不思議なのは、お寺も同じ状況なのに、気の張りようが違うんですね。訃報が入れば自分1人で赴き、全ての決定権を持った状態であるというのに対して、消防団の出動は複数人であり、現場では本部の指示に従って、的確に行動しなくてはならないという、自分でコントロールできないことばかりというのが、その違いの理由でしょうか。

分団長をしていたのですが、分団員経験はゼロでしたので、基本の基が分からない状態で就任当初を過ごしました。各種研修のおかげで何をどうしたら良いかというのはだいたい分かるようになったのですが、現場経験はありませんから、実際に現場に立った時に、本部の指示を受けて分団員に的確に指示を出せるのだろうかという不安が常にありました。

訓練の時には副分団長もそばにいてくれますが、実際の火事に駆けつけてこれるかどうかは仕事の現場次第。分団員は頼もしいメンバーばかりでしたが、全体の動きを把握できる立場にいる人間がちゃんと指示を出せなかったら、一体どうなってしまうだろうと、心配ばかりしていました。

幸いにも、火事はあったものの先頭に立って消化活動に当たる機会はなく、任期を終えることができました。最終日、3月31日から4月1日に日が変わった時の気の緩みようは、なかなか忘れることができない感触となっています。
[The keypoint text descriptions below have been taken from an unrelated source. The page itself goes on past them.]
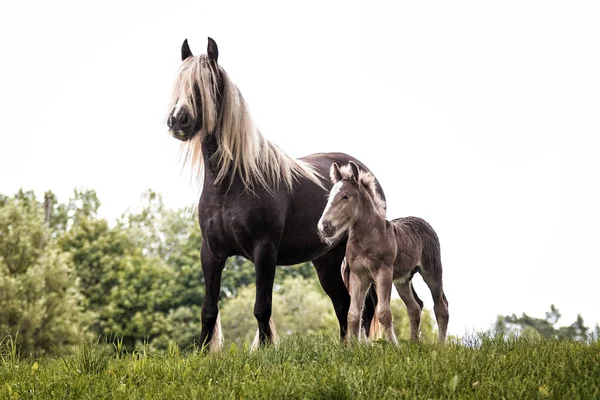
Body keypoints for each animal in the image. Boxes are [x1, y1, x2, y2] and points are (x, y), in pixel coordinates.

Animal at [166, 37, 386, 350]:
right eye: (179, 83)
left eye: (205, 82)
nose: (178, 120)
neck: (230, 184)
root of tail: (363, 173)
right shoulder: (210, 252)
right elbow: (208, 308)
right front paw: (203, 351)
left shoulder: (264, 250)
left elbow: (262, 307)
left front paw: (266, 349)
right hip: (326, 261)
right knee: (344, 304)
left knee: (364, 307)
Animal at [318, 162, 450, 344]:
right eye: (329, 197)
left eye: (345, 196)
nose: (324, 226)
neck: (367, 239)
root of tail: (425, 223)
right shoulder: (358, 277)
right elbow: (353, 314)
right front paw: (353, 347)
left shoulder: (383, 273)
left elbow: (383, 312)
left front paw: (393, 346)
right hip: (403, 279)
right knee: (415, 307)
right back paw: (414, 344)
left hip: (432, 271)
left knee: (441, 306)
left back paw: (440, 345)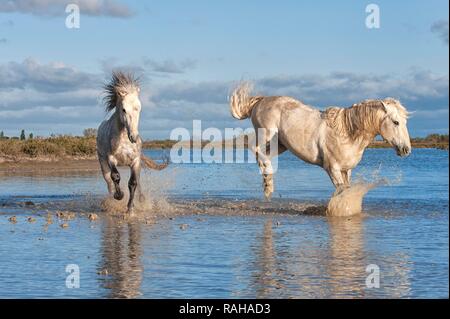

お寺もそれなりに不安はあります。1人で決めなくてはならないというのは、今では心にプラスに作用するようになっていますが、初めて枕経に伺った際は、緊張でどうかなりそうでした。

お葬式が出来ると、少なくとも葬儀の日の予定は全てぶっ飛んでいくので、今日だけは電話が鳴らないで!と思うこともしばしばです。

ただやはり経験でしょうかね。いろんな場面に対処できるようになってきて、その経験が気持ちを平穏に保ってくれるようになってきました。まだまだ保てない時もありますが。

まだお目にかかったことのないお檀家さんが、おそらく50軒とか、もしかしたらそれ以上あるんです。そういうお宅からの訃報は、普段よりも緊張します。先方はお寺参りの際に私と会っている可能性はありますが、私は初対面の感覚なのです。こんなことなら来客を事細かにメモしておけばよかったと思うこともありました。

人見知りしますから。私は。

その人見知りが、それを押さえ込んで枕経に向かうのです。もうね、それだけでも褒めて欲しい。

この即応体制は、少なく見積もってもまだあと20年は続きます。体を丈夫にして、いつでもお応えし続けて、解放される日を迎えたいものです。(ただ、休暇は取れるようになりたいなと、考えてはいます。)